▸ What to work on
Restate the entries below exactly, and keep all images out of the answer.

▸ Data supplied
════════
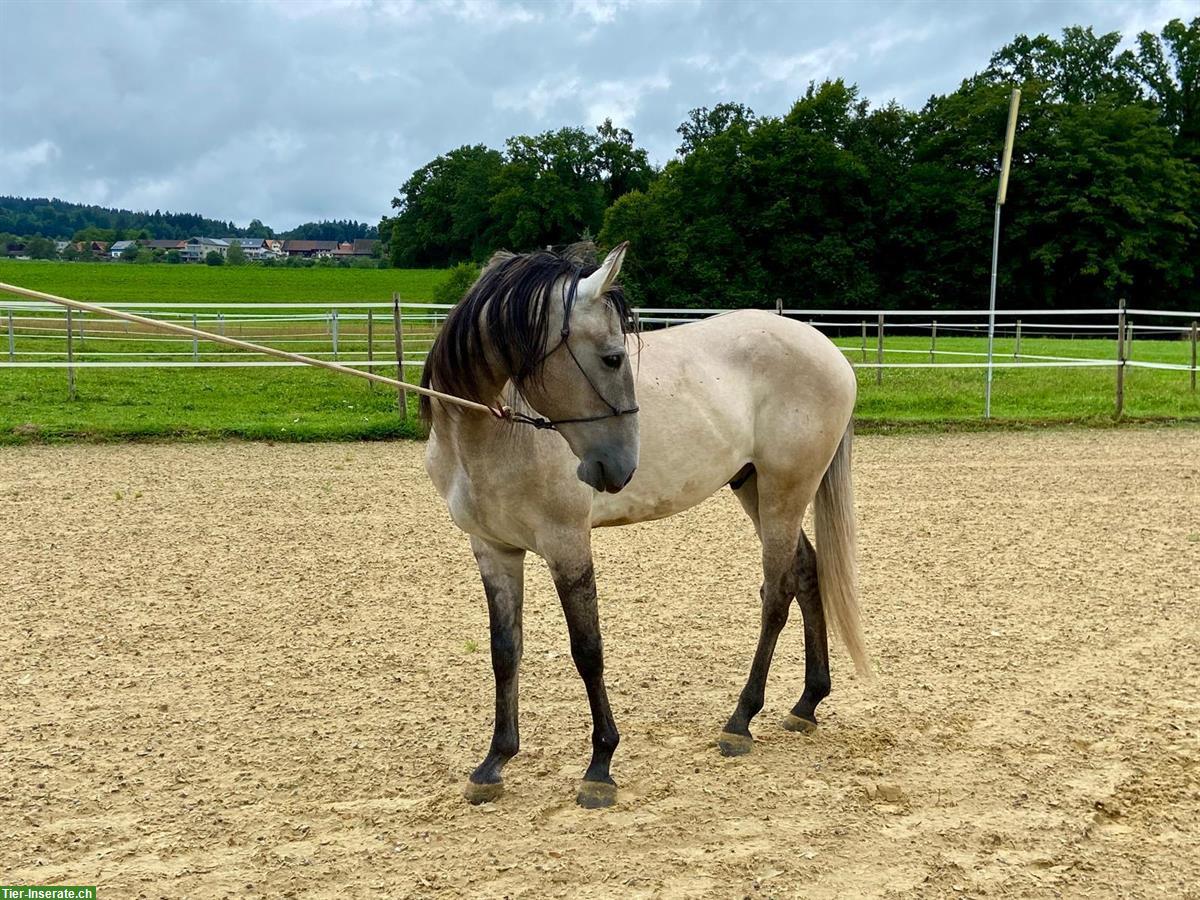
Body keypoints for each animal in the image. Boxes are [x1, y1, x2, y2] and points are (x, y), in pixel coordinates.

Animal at [422, 241, 864, 811]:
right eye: (612, 357)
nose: (620, 466)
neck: (488, 434)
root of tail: (827, 349)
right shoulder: (493, 549)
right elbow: (505, 652)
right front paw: (494, 762)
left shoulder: (567, 543)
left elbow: (587, 650)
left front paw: (600, 766)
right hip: (755, 488)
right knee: (808, 573)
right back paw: (807, 703)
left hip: (786, 490)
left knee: (778, 593)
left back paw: (740, 721)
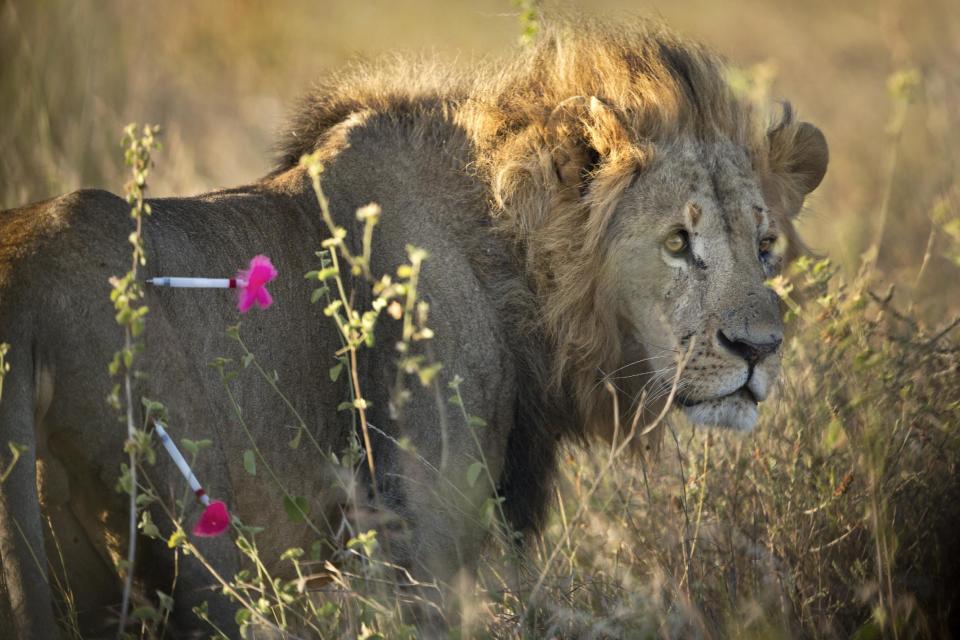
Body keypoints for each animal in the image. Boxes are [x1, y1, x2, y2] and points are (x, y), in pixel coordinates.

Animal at [0, 20, 824, 640]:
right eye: (678, 243)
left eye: (765, 246)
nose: (758, 350)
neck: (522, 269)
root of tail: (23, 299)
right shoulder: (423, 537)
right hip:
════════
▸ Response for this exercise
Body keypoints for each animal in the image. Boxes are [x1, y1, x2, y2] and points are (x, y), in pixel coordinates.

Animal at [422, 241, 864, 811]:
right eye: (612, 357)
nose: (620, 466)
neck: (488, 434)
root of tail: (827, 349)
right shoulder: (493, 549)
right elbow: (505, 652)
right front paw: (494, 762)
left shoulder: (567, 543)
left elbow: (587, 650)
left front paw: (600, 766)
right hip: (755, 488)
right knee: (808, 573)
right back paw: (807, 703)
left hip: (786, 490)
left knee: (778, 593)
left back paw: (740, 721)
Body keypoints for each animal in the image. Boxes are [x1, y1, x2, y2] and points are (x, y), in pixel coordinates.

Animal at [0, 20, 824, 640]:
right eye: (678, 243)
left eye: (765, 246)
nose: (758, 350)
neck: (522, 269)
root of tail: (23, 299)
right shoulder: (423, 537)
right hip:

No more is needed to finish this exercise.